■ EXERCISE
Each record has to be repeated exactly as given.
### THE DATA ###
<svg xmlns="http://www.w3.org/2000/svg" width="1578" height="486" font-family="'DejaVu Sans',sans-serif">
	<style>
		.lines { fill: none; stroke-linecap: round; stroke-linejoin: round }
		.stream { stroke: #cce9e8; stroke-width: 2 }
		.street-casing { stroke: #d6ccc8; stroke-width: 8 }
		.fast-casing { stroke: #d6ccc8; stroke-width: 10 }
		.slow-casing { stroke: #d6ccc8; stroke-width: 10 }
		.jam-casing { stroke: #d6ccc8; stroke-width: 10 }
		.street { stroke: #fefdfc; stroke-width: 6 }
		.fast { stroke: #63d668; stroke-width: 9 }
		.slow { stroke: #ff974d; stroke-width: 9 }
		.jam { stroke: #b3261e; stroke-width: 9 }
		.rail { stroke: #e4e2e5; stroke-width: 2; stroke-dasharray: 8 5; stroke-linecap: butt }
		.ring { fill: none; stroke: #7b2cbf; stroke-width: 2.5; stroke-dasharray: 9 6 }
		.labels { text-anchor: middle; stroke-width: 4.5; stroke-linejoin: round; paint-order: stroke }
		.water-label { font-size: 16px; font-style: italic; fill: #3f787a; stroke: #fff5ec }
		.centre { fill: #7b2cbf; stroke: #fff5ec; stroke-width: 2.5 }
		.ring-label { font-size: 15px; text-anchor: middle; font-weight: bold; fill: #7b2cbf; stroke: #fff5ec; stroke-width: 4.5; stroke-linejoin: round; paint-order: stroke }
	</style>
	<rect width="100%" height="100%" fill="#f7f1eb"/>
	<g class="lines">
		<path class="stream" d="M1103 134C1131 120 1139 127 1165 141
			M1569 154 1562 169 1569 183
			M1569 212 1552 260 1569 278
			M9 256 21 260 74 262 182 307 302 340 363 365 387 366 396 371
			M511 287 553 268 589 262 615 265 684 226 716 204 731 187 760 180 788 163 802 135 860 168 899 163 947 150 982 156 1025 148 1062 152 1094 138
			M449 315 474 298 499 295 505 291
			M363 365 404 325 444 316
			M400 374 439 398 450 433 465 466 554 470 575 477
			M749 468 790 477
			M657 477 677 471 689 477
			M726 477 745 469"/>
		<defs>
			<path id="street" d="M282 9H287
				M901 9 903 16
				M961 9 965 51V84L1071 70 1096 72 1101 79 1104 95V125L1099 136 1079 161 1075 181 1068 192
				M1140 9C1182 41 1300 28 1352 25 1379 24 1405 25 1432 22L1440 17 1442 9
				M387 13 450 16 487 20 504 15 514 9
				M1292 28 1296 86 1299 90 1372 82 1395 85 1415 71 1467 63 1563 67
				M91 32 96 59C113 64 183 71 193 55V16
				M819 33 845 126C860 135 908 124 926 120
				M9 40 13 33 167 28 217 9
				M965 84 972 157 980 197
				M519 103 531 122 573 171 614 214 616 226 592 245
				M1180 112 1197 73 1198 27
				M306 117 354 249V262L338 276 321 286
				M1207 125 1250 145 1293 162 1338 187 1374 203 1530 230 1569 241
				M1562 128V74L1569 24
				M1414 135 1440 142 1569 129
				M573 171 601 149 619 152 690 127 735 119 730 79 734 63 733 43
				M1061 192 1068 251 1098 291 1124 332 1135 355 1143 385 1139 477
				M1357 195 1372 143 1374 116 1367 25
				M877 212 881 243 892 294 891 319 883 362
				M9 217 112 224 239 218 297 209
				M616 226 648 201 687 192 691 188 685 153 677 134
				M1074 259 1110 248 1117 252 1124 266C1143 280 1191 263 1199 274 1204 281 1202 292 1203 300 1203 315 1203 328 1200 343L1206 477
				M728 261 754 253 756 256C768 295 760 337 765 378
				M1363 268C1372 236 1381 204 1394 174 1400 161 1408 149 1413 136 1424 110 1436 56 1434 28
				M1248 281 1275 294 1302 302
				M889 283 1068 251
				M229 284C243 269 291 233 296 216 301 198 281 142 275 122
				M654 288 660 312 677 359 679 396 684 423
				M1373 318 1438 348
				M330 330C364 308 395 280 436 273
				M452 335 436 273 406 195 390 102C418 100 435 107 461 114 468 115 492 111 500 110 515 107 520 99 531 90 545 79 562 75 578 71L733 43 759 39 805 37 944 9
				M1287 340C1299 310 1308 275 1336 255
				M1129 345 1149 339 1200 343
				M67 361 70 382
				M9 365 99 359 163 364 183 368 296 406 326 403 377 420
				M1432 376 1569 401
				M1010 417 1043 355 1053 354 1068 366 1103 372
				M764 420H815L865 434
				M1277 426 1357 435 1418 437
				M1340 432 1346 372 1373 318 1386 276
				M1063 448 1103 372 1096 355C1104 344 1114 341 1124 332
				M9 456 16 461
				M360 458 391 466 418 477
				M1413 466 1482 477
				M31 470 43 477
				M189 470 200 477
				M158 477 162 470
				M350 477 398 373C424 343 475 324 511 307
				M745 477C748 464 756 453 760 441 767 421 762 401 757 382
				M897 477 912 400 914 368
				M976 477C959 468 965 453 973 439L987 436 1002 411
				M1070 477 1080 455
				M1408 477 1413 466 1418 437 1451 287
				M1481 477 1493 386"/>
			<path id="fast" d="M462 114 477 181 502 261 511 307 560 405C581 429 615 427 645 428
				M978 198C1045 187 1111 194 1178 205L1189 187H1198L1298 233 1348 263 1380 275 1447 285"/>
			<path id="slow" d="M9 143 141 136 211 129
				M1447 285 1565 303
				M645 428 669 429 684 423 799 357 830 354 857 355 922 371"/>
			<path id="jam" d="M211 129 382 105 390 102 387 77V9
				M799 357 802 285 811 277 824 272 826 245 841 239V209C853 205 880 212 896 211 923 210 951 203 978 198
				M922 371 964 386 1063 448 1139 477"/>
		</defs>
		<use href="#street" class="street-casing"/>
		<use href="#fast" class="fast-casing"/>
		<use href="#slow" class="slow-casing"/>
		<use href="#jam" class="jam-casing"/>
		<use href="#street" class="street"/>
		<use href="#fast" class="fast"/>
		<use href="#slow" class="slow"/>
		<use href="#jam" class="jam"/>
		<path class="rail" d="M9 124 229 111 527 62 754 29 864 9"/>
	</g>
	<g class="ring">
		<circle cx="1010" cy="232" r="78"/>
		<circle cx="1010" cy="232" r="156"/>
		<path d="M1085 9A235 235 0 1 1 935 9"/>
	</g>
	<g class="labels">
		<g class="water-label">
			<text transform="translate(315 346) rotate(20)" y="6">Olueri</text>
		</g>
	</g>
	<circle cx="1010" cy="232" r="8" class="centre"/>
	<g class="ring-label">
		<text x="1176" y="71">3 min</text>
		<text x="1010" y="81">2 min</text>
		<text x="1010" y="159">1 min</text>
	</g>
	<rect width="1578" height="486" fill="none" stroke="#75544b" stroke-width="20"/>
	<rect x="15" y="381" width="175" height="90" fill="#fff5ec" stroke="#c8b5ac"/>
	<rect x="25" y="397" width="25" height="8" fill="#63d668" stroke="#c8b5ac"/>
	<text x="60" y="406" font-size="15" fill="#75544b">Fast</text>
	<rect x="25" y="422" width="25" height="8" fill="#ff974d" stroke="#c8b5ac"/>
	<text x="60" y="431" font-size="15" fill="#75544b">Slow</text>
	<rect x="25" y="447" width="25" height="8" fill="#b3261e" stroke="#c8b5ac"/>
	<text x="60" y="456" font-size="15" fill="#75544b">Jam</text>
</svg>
###
■ WRITTEN RESPONSE
<svg xmlns="http://www.w3.org/2000/svg" width="1578" height="486" font-family="'DejaVu Sans',sans-serif">
	<style>
		.lines { fill: none; stroke-linecap: round; stroke-linejoin: round }
		.stream { stroke: #cce9e8; stroke-width: 2 }
		.street-casing { stroke: #d6ccc8; stroke-width: 8 }
		.fast-casing { stroke: #d6ccc8; stroke-width: 10 }
		.slow-casing { stroke: #d6ccc8; stroke-width: 10 }
		.jam-casing { stroke: #d6ccc8; stroke-width: 10 }
		.street { stroke: #fefdfc; stroke-width: 6 }
		.fast { stroke: #63d668; stroke-width: 9 }
		.slow { stroke: #ff974d; stroke-width: 9 }
		.jam { stroke: #b3261e; stroke-width: 9 }
		.rail { stroke: #e4e2e5; stroke-width: 2; stroke-dasharray: 8 5; stroke-linecap: butt }
		.ring { fill: none; stroke: #7b2cbf; stroke-width: 2.5; stroke-dasharray: 9 6 }
		.labels { text-anchor: middle; stroke-width: 4.5; stroke-linejoin: round; paint-order: stroke }
		.water-label { font-size: 16px; font-style: italic; fill: #3f787a; stroke: #fff5ec }
		.centre { fill: #7b2cbf; stroke: #fff5ec; stroke-width: 2.5 }
		.ring-label { font-size: 15px; text-anchor: middle; font-weight: bold; fill: #7b2cbf; stroke: #fff5ec; stroke-width: 4.5; stroke-linejoin: round; paint-order: stroke }
	</style>
	<rect width="100%" height="100%" fill="#f7f1eb"/>
	<g class="lines">
		<path class="stream" d="M1103 134C1131 120 1139 127 1165 141
			M1569 154 1562 169 1569 183
			M1569 212 1552 260 1569 278
			M9 256 21 260 74 262 182 307 302 340 363 365 387 366 396 371
			M511 287 553 268 589 262 615 265 684 226 716 204 731 187 760 180 788 163 802 135 860 168 899 163 947 150 982 156 1025 148 1062 152 1094 138
			M449 315 474 298 499 295 505 291
			M363 365 404 325 444 316
			M400 374 439 398 450 433 465 466 554 470 575 477
			M749 468 790 477
			M657 477 677 471 689 477
			M726 477 745 469"/>
		<defs>
			<path id="street" d="M282 9H287
				M901 9 903 16
				M961 9 965 51V84L1071 70 1096 72 1101 79 1104 95V125L1099 136 1079 161 1075 181 1068 192
				M1140 9C1182 41 1300 28 1352 25 1379 24 1405 25 1432 22L1440 17 1442 9
				M387 13 450 16 487 20 504 15 514 9
				M1292 28 1296 86 1299 90 1372 82 1395 85 1415 71 1467 63 1563 67
				M91 32 96 59C113 64 183 71 193 55V16
				M819 33 845 126C860 135 908 124 926 120
				M9 40 13 33 167 28 217 9
				M965 84 972 157 980 197
				M519 103 531 122 573 171 614 214 616 226 592 245
				M1180 112 1197 73 1198 27
				M306 117 354 249V262L338 276 321 286
				M1207 125 1250 145 1293 162 1338 187 1374 203 1530 230 1569 241
				M1562 128V74L1569 24
				M1414 135 1440 142 1569 129
				M573 171 601 149 619 152 690 127 735 119 730 79 734 63 733 43
				M1061 192 1068 251 1098 291 1124 332 1135 355 1143 385 1139 477
				M1357 195 1372 143 1374 116 1367 25
				M877 212 881 243 892 294 891 319 883 362
				M9 217 112 224 239 218 297 209
				M616 226 648 201 687 192 691 188 685 153 677 134
				M1074 259 1110 248 1117 252 1124 266C1143 280 1191 263 1199 274 1204 281 1202 292 1203 300 1203 315 1203 328 1200 343L1206 477
				M728 261 754 253 756 256C768 295 760 337 765 378
				M1363 268C1372 236 1381 204 1394 174 1400 161 1408 149 1413 136 1424 110 1436 56 1434 28
				M1248 281 1275 294 1302 302
				M889 283 1068 251
				M229 284C243 269 291 233 296 216 301 198 281 142 275 122
				M654 288 660 312 677 359 679 396 684 423
				M1373 318 1438 348
				M330 330C364 308 395 280 436 273
				M452 335 436 273 406 195 390 102C418 100 435 107 461 114 468 115 492 111 500 110 515 107 520 99 531 90 545 79 562 75 578 71L733 43 759 39 805 37 944 9
				M1287 340C1299 310 1308 275 1336 255
				M1129 345 1149 339 1200 343
				M67 361 70 382
				M9 365 99 359 163 364 183 368 296 406 326 403 377 420
				M1432 376 1569 401
				M1010 417 1043 355 1053 354 1068 366 1103 372
				M764 420H815L865 434
				M1277 426 1357 435 1418 437
				M1340 432 1346 372 1373 318 1386 276
				M1063 448 1103 372 1096 355C1104 344 1114 341 1124 332
				M9 456 16 461
				M360 458 391 466 418 477
				M1413 466 1482 477
				M31 470 43 477
				M189 470 200 477
				M158 477 162 470
				M350 477 398 373C424 343 475 324 511 307
				M745 477C748 464 756 453 760 441 767 421 762 401 757 382
				M897 477 912 400 914 368
				M976 477C959 468 965 453 973 439L987 436 1002 411
				M1070 477 1080 455
				M1408 477 1413 466 1418 437 1451 287
				M1481 477 1493 386"/>
			<path id="fast" d="M462 114 477 181 502 261 511 307 560 405C581 429 615 427 645 428
				M978 198C1045 187 1111 194 1178 205L1189 187H1198L1298 233 1348 263 1380 275 1447 285"/>
			<path id="slow" d="M9 143 141 136 211 129
				M1447 285 1565 303
				M645 428 669 429 684 423 799 357 830 354 857 355 922 371"/>
			<path id="jam" d="M211 129 382 105 390 102 387 77V9
				M799 357 802 285 811 277 824 272 826 245 841 239V209C853 205 880 212 896 211 923 210 951 203 978 198
				M922 371 964 386 1063 448 1139 477"/>
		</defs>
		<use href="#street" class="street-casing"/>
		<use href="#fast" class="fast-casing"/>
		<use href="#slow" class="slow-casing"/>
		<use href="#jam" class="jam-casing"/>
		<use href="#street" class="street"/>
		<use href="#fast" class="fast"/>
		<use href="#slow" class="slow"/>
		<use href="#jam" class="jam"/>
		<path class="rail" d="M9 124 229 111 527 62 754 29 864 9"/>
	</g>
	<g class="ring">
		<circle cx="1010" cy="232" r="78"/>
		<circle cx="1010" cy="232" r="156"/>
		<path d="M1085 9A235 235 0 1 1 935 9"/>
	</g>
	<g class="labels">
		<g class="water-label">
			<text transform="translate(315 346) rotate(20)" y="6">Olueri</text>
		</g>
	</g>
	<circle cx="1010" cy="232" r="8" class="centre"/>
	<g class="ring-label">
		<text x="1176" y="71">3 min</text>
		<text x="1010" y="81">2 min</text>
		<text x="1010" y="159">1 min</text>
	</g>
	<rect width="1578" height="486" fill="none" stroke="#75544b" stroke-width="20"/>
	<rect x="15" y="381" width="175" height="90" fill="#fff5ec" stroke="#c8b5ac"/>
	<rect x="25" y="397" width="25" height="8" fill="#63d668" stroke="#c8b5ac"/>
	<text x="60" y="406" font-size="15" fill="#75544b">Fast</text>
	<rect x="25" y="422" width="25" height="8" fill="#ff974d" stroke="#c8b5ac"/>
	<text x="60" y="431" font-size="15" fill="#75544b">Slow</text>
	<rect x="25" y="447" width="25" height="8" fill="#b3261e" stroke="#c8b5ac"/>
	<text x="60" y="456" font-size="15" fill="#75544b">Jam</text>
</svg>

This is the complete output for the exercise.